A coin is flipp7 and a spinner is spun simultaneously. The spinner is divided into six equally sized sections labeled 1,2,3,4,5,6. What is the probability of flipping a tail and Landon 5?
The probability of flipping a tail is 1/2. The probability of landing on 5 on the spinner is 1/6. To find the probability of both events happening simultaneously, we multiply their probabilities:
1/2 x 1/6 = 1/12
Therefore, the probability of flipping a tail and landing on 5 is 1/12.

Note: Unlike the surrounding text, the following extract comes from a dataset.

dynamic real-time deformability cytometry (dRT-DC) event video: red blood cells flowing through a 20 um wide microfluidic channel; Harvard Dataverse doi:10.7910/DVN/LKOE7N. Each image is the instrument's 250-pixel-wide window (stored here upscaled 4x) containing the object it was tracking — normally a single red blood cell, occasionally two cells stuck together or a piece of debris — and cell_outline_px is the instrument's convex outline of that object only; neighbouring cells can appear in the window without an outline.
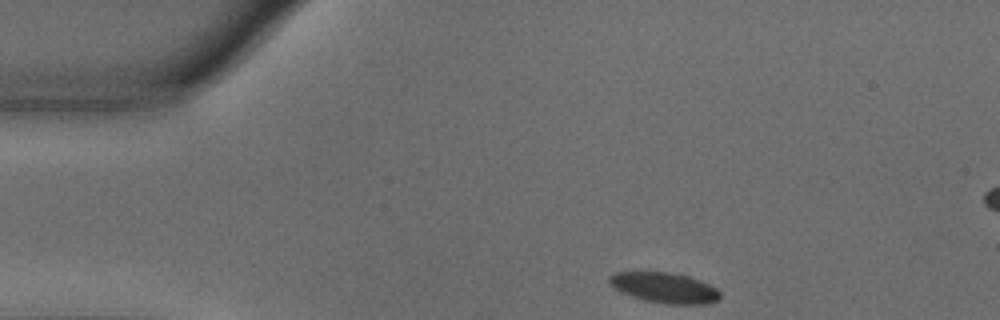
{"species": "common noctule bat (a hibernating species)", "species_latin": "Nyctalus noctula", "temperature_condition": "warm", "stored_images_in_passage": 48, "segment_of_instrument_passage": [1, 2], "camera_frame_rate_fps": 3000, "um_per_image_px": 0.085, "animal": {"sex": "male", "body_mass_g": 18.8}, "frame": {"image": 1, "passage_image": 1, "time_ms": 0.0, "image_size_px": [1000, 320], "cell_outline_px": [[720, 296], [716, 300], [708, 304], [668, 304], [644, 300], [620, 292], [608, 284], [608, 276], [616, 272], [668, 272], [688, 276], [700, 280], [716, 288], [720, 292]], "centroid_in_image_um": [56.44, 24.45], "position_along_channel_um": 28.6, "area_um2": 19.65}}
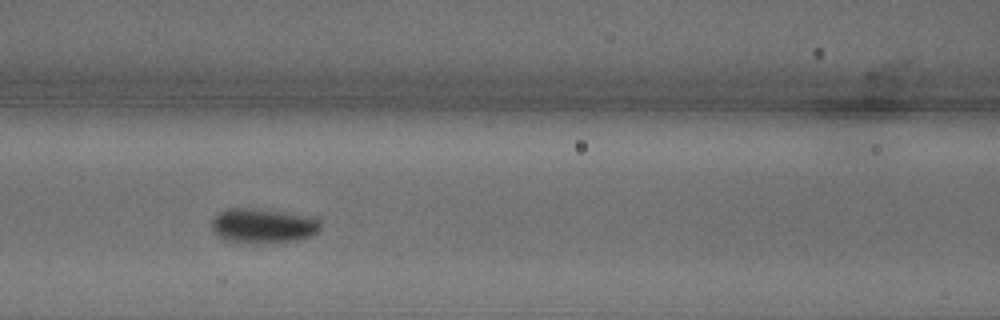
{"frame": {"image": 2, "passage_image": 15, "time_ms": 4.667, "image_size_px": [1000, 320], "cell_outline_px": [[320, 228], [312, 236], [296, 240], [256, 244], [224, 240], [216, 236], [212, 232], [212, 220], [216, 212], [228, 208], [248, 208], [320, 216]], "centroid_in_image_um": [22.35, 19.18], "position_along_channel_um": 144.2, "area_um2": 22.54}}
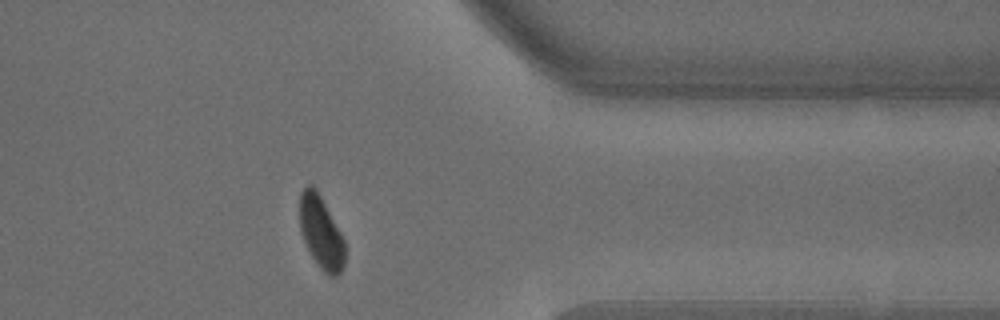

To find the probability of flipping a tail and landing on 5, we need to determine the separate probabilities of each event happening and then multiply them together.
1. Flipping a tail:
A fair coin has two equally likely outcomes—heads or tails. So, the probability of flipping a tail is 1/2.
2. Landing on 5:
The spinner is divided into six sections labeled 1, 2, 3, 4, 5, and 6, with each section having an equal chance of being landed on. Hence, the probability of landing on 5 is 1/6.
To find the probability of both events occurring simultaneously, we multiply the probabilities:
1/2 (probability of flipping a tail) * 1/6 (probability of landing on 5) = 1/12.
Therefore, the probability of flipping a tail and landing on 5 is 1/12.